The Air Force has paid for similar systems near other bases in Colorado and New Hampshire where water contamination has been discovered.

The system could be online as early as this summer, while the city continues to pursue a longer-term study of its water options, Anderson said. That could include digging new wells, more permanent filters or some other option, but Anderson said Airway Heights is not interested in exclusively relying on Spokane water permanently.

“There’s quite a bit of politics that go on with water rights,” he said. “I don’t think Spokane is interested in that kind of relationship.”
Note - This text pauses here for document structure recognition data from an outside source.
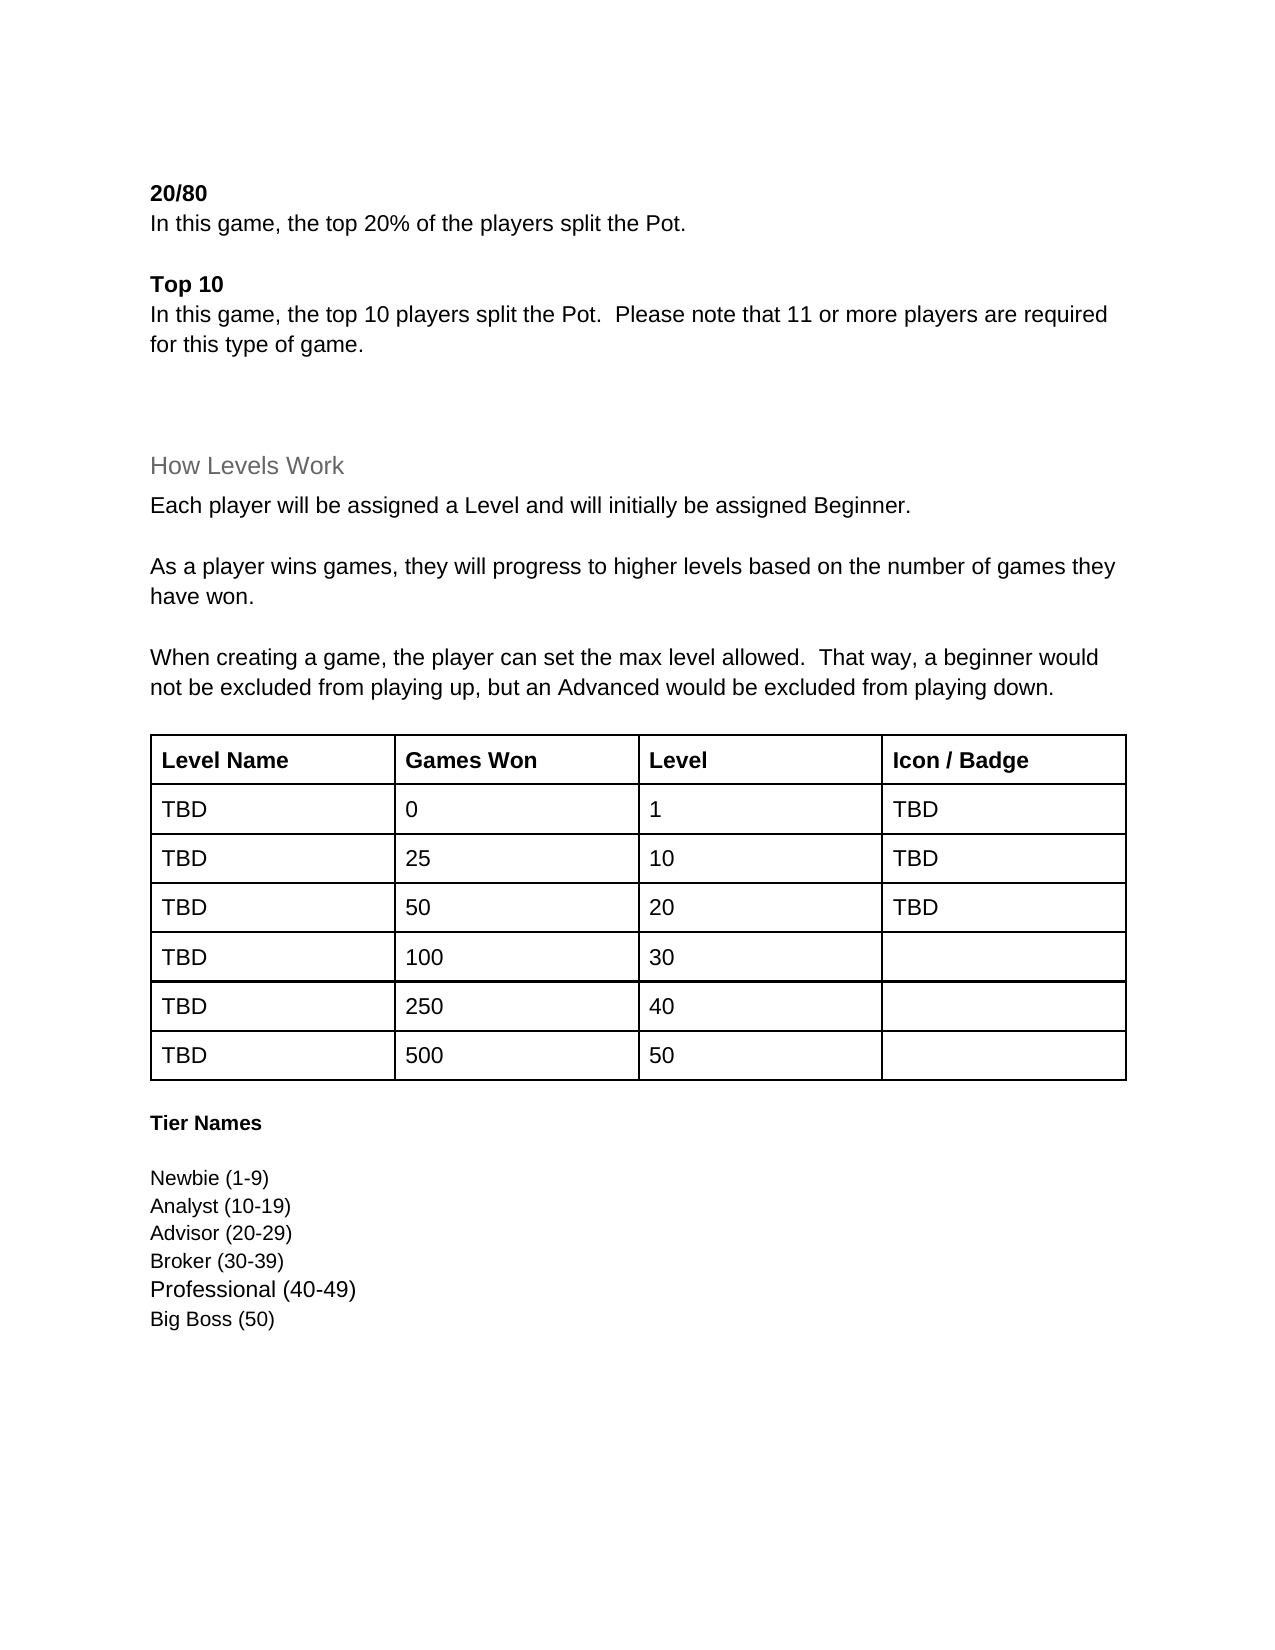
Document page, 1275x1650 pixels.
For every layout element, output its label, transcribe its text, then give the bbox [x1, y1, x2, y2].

table_cell 250 [396, 983, 638, 1030]
text In this game, the top 20% of the players split the Pot. [150, 210, 1125, 237]
text Top 10 [150, 271, 1125, 297]
table_header Icon / Badge [883, 736, 1125, 783]
table_cell 50 [396, 884, 638, 931]
table_cell TBD [152, 983, 394, 1030]
text Big Boss (50) [150, 1306, 1125, 1330]
table_cell TBD [152, 785, 394, 833]
text When creating a game, the player can set the max level allowed. That way, a beginner would not be excluded from playing up, but an Advanced would be excluded from playing down. [150, 643, 1125, 700]
table_cell TBD [152, 933, 394, 980]
text In this game, the top 10 players split the Pot. Please note that 11 or more players are required for this type of game. [150, 301, 1125, 358]
table_cell TBD [152, 884, 394, 931]
table_cell TBD [152, 1032, 394, 1079]
table_cell 0 [396, 785, 638, 833]
text Analyst (10-19) [150, 1194, 1125, 1218]
table_cell [883, 983, 1125, 1030]
table_cell 30 [640, 933, 881, 980]
text Advisor (20-29) [150, 1221, 1125, 1245]
table_cell 100 [396, 933, 638, 980]
table_cell 10 [640, 835, 881, 882]
table_cell TBD [883, 884, 1125, 931]
text As a player wins games, they will progress to higher levels based on the number of games they have won. [150, 553, 1125, 609]
table_cell [883, 933, 1125, 980]
table_cell TBD [883, 785, 1125, 833]
table_header Level [640, 736, 881, 783]
text Professional (40-49) [150, 1276, 1125, 1303]
text 20/80 [150, 180, 1125, 207]
table_cell TBD [883, 835, 1125, 882]
table_cell 50 [640, 1032, 881, 1079]
table_cell 500 [396, 1032, 638, 1079]
table_cell 20 [640, 884, 881, 931]
table_header Games Won [396, 736, 638, 783]
table_cell [883, 1032, 1125, 1079]
table_cell 25 [396, 835, 638, 882]
text Each player will be assigned a Level and will initially be assigned Beginner. [150, 492, 1125, 519]
text Broker (30-39) [150, 1249, 1125, 1273]
table_cell 40 [640, 983, 881, 1030]
table_cell 1 [640, 785, 881, 833]
subtitle How Levels Work [150, 451, 1125, 480]
text Newbie (1-9) [150, 1166, 1125, 1190]
text Tier Names [150, 1111, 1125, 1135]
table_header Level Name [152, 736, 394, 783]
table_cell TBD [152, 835, 394, 882]
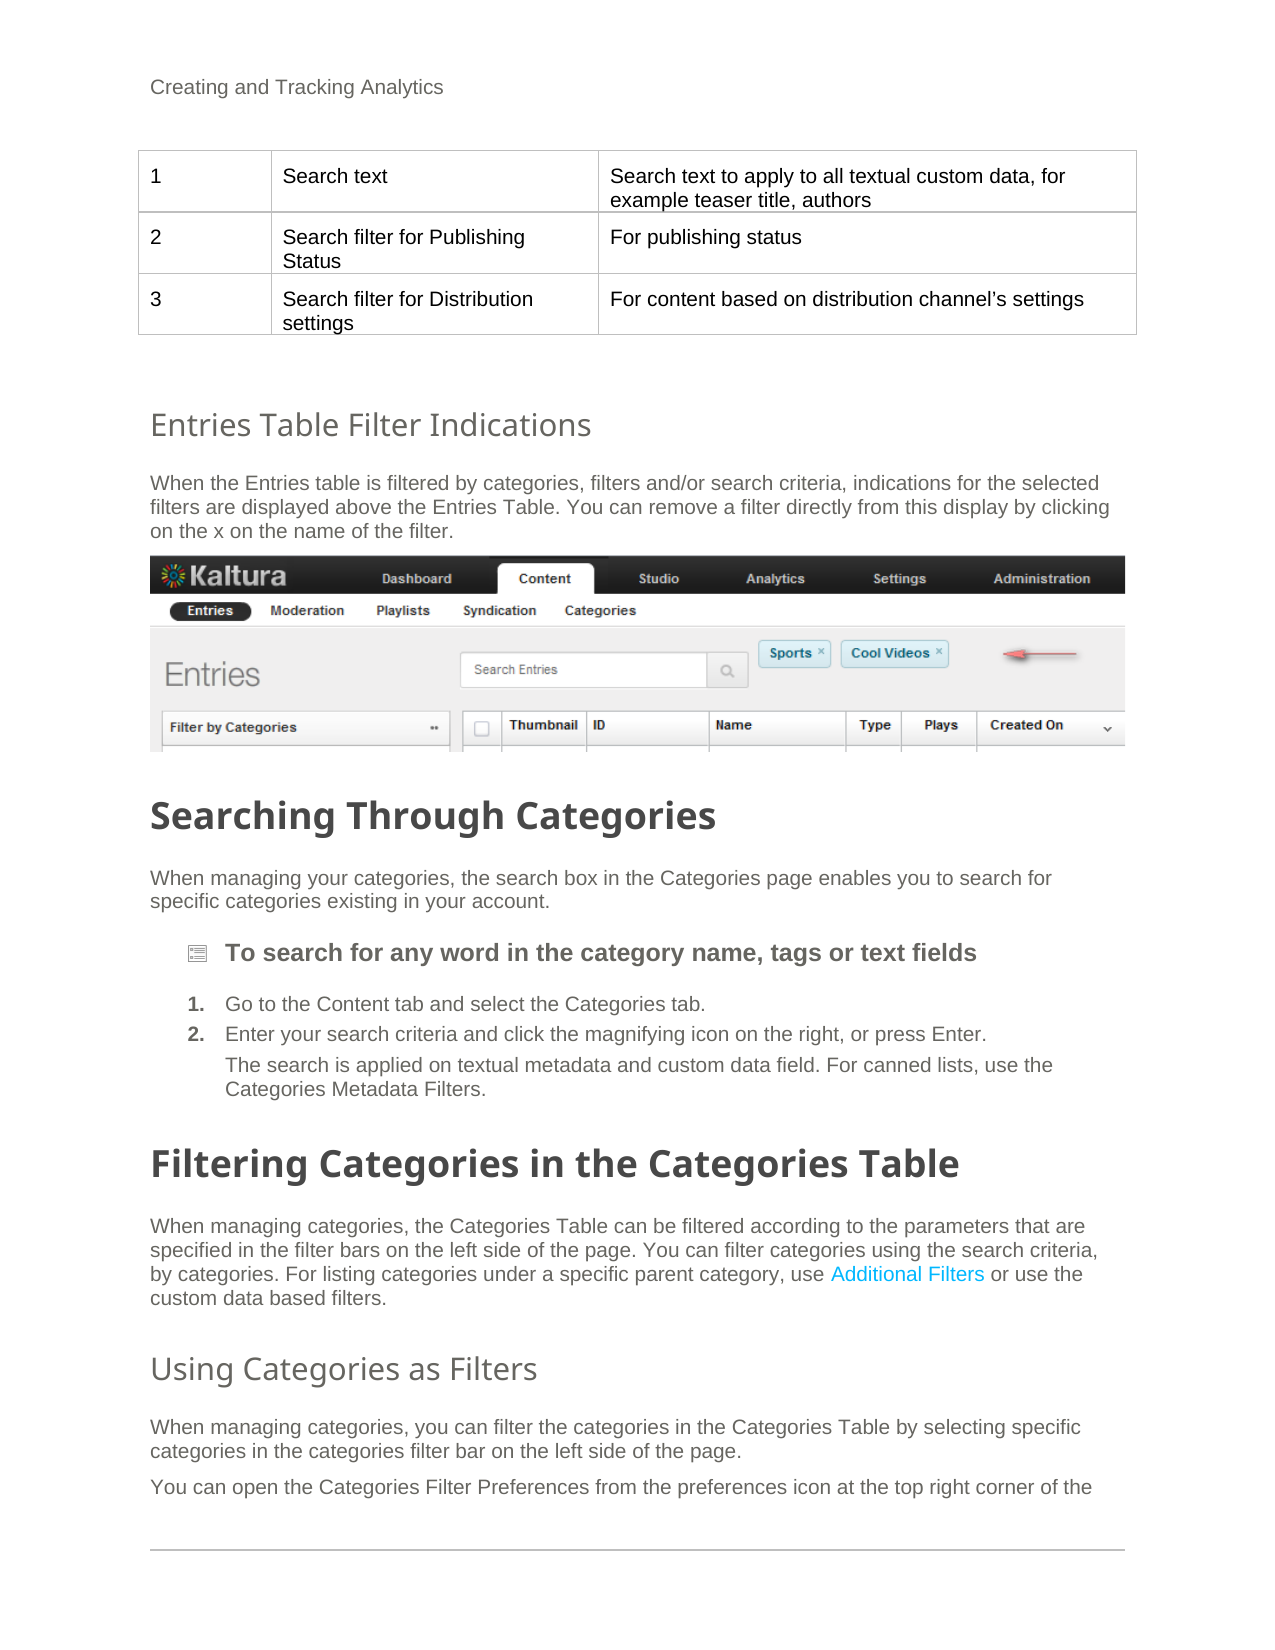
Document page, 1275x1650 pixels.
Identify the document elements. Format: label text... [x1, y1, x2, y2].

subtitle Entries Table Filter Indications [150, 403, 1125, 446]
subtitle Searching Through Categories [150, 789, 1125, 840]
text When the Entries table is filtered by categories, filters and/or search criteria, indications for the selected filters are displayed above the Entries Table. You can remove a filter directly from this display by clicking on the x on the name of the filter. [150, 471, 1125, 543]
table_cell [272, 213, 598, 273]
picture [150, 555, 1125, 752]
list Go to the Content tab and select the Categories tab. [187, 992, 1125, 1016]
subtitle Using Categories as Filters [150, 1347, 1125, 1390]
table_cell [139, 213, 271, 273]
picture [188, 945, 208, 962]
list The search is applied on textual metadata and custom data field. For canned lists, use the Categories Metadata Filters. [225, 1052, 1125, 1100]
list Enter your search criteria and click the magnifying icon on the right, or press Enter. [187, 1022, 1125, 1046]
text When managing your categories, the search box in the Categories page enables you to search for specific categories existing in your account. [150, 865, 1125, 913]
text When managing categories, you can filter the categories in the Categories Table by selecting specific categories in the categories filter bar on the left side of the page. [150, 1415, 1125, 1463]
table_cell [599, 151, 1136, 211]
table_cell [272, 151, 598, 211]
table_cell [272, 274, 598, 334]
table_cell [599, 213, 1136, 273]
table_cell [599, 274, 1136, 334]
text When managing categories, the Categories Table can be filtered according to the parameters that are specified in the filter bars on the left side of the page. You can filter categories using the search criteria, by categories. For listing categories under a specific parent category, use Additional Filters or use the custom data based filters. [150, 1214, 1125, 1310]
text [150, 1475, 1125, 1499]
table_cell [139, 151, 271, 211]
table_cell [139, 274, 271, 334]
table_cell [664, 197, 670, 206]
text To search for any word in the category name, tags or text fields [187, 938, 1125, 967]
subtitle Filtering Categories in the Categories Table [150, 1138, 1125, 1189]
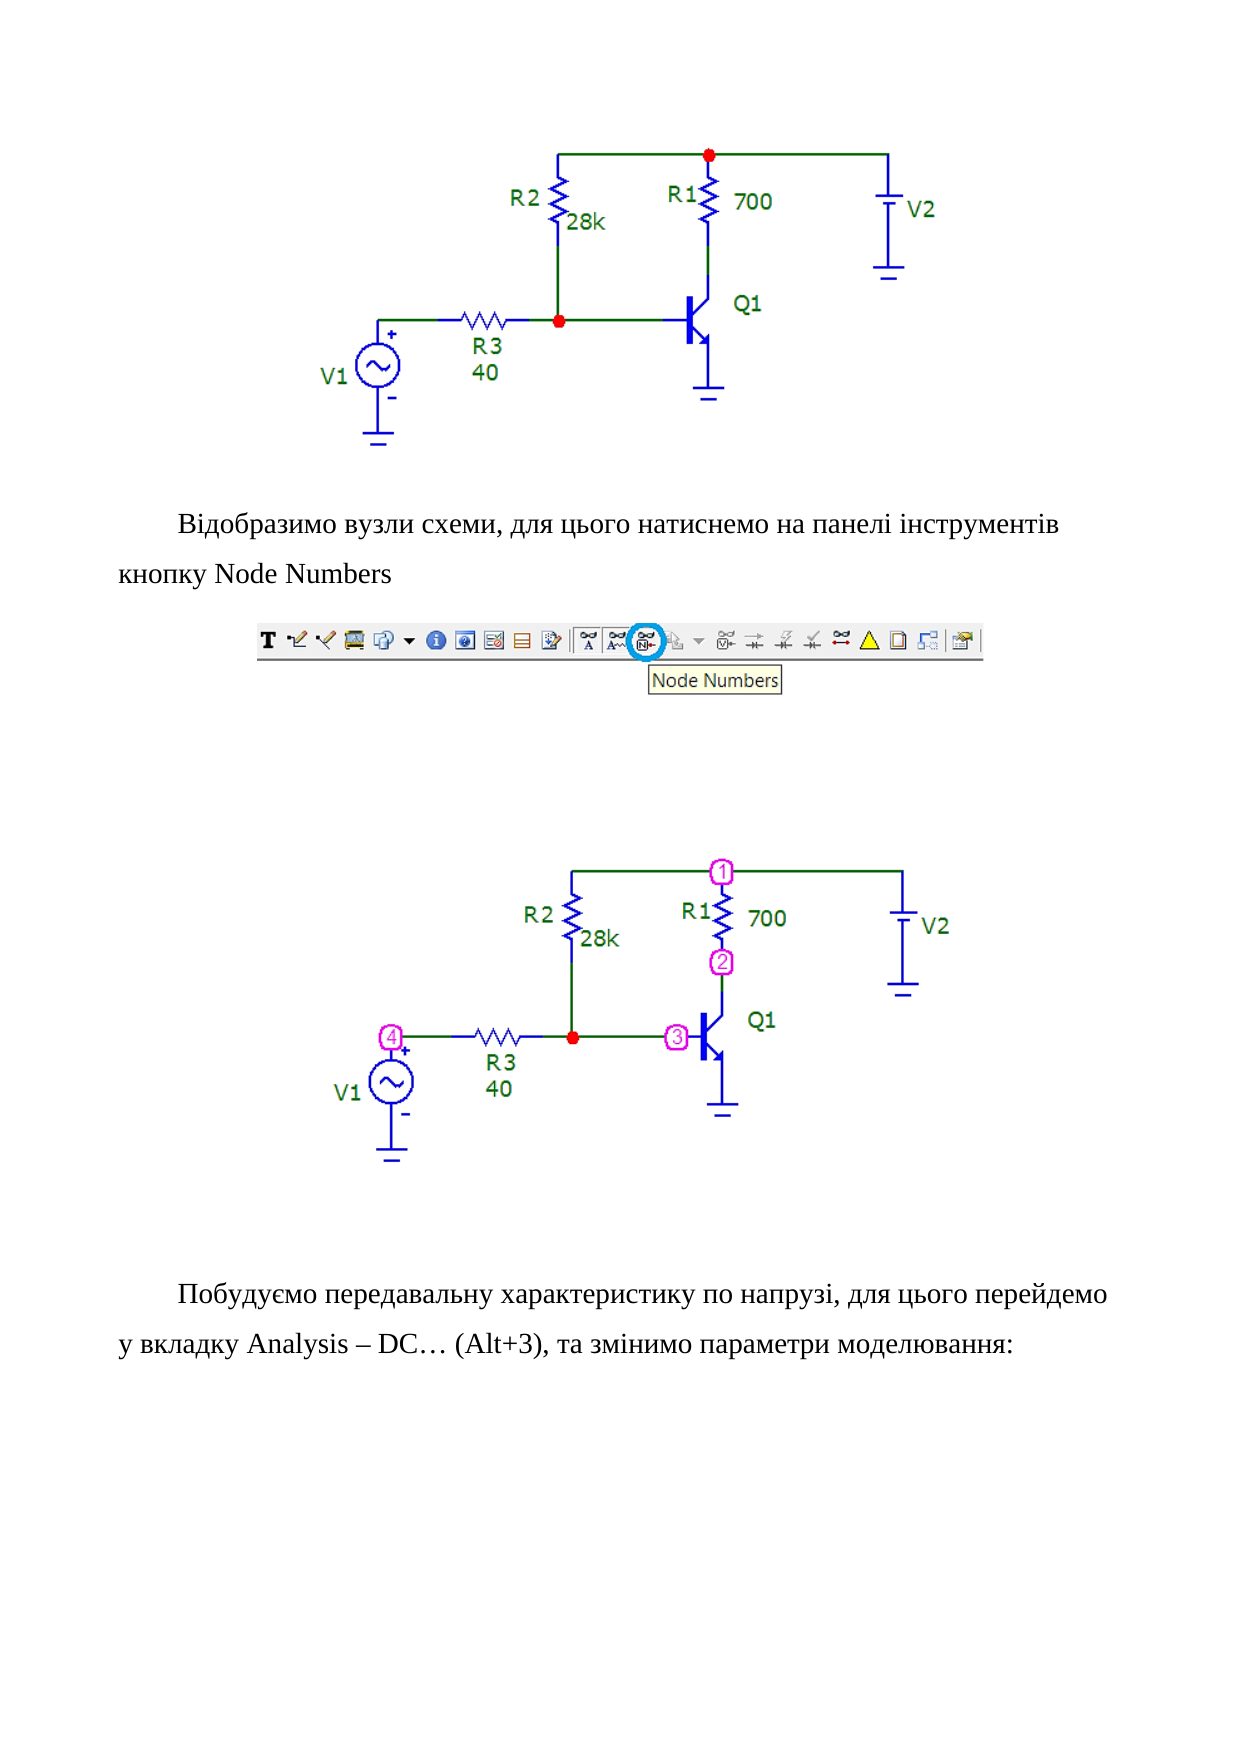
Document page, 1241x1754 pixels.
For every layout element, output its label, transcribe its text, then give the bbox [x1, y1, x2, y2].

picture [257, 623, 984, 1246]
picture [632, 627, 660, 655]
text Побудуємо передавальну характеристику по напрузі, для цього перейдемо у вкладку Analysis – DC… (Alt+3), та змінимо параметри моделювання: [118, 1276, 1122, 1360]
text Відобразимо вузли схеми, для цього натиснемо на панелі інструментів кнопку Node Numbers [118, 506, 1122, 589]
picture [284, 118, 957, 476]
Dan Kegley, director of water and wastewater management for the City of Spokane, said the agreement would amount to the city serving as a good neighbor. But Spokane has its own needs for that water, and the previous contract that lacked limits put the city in a potentially tough place when trying to plan for the future.

“It was open-ended. It impacted on how we could look at planning and capacity on the West Plains,” Kegley said.

The City Council will consider the water deal, which includes options for up to three annual renewals for a total length of five years, on Monday afternoon. Beggs said after the immediate need for Airway Heights is addressed, he plans to bring forward a city law that will govern future water agreements with surrounding cities sometime this spring.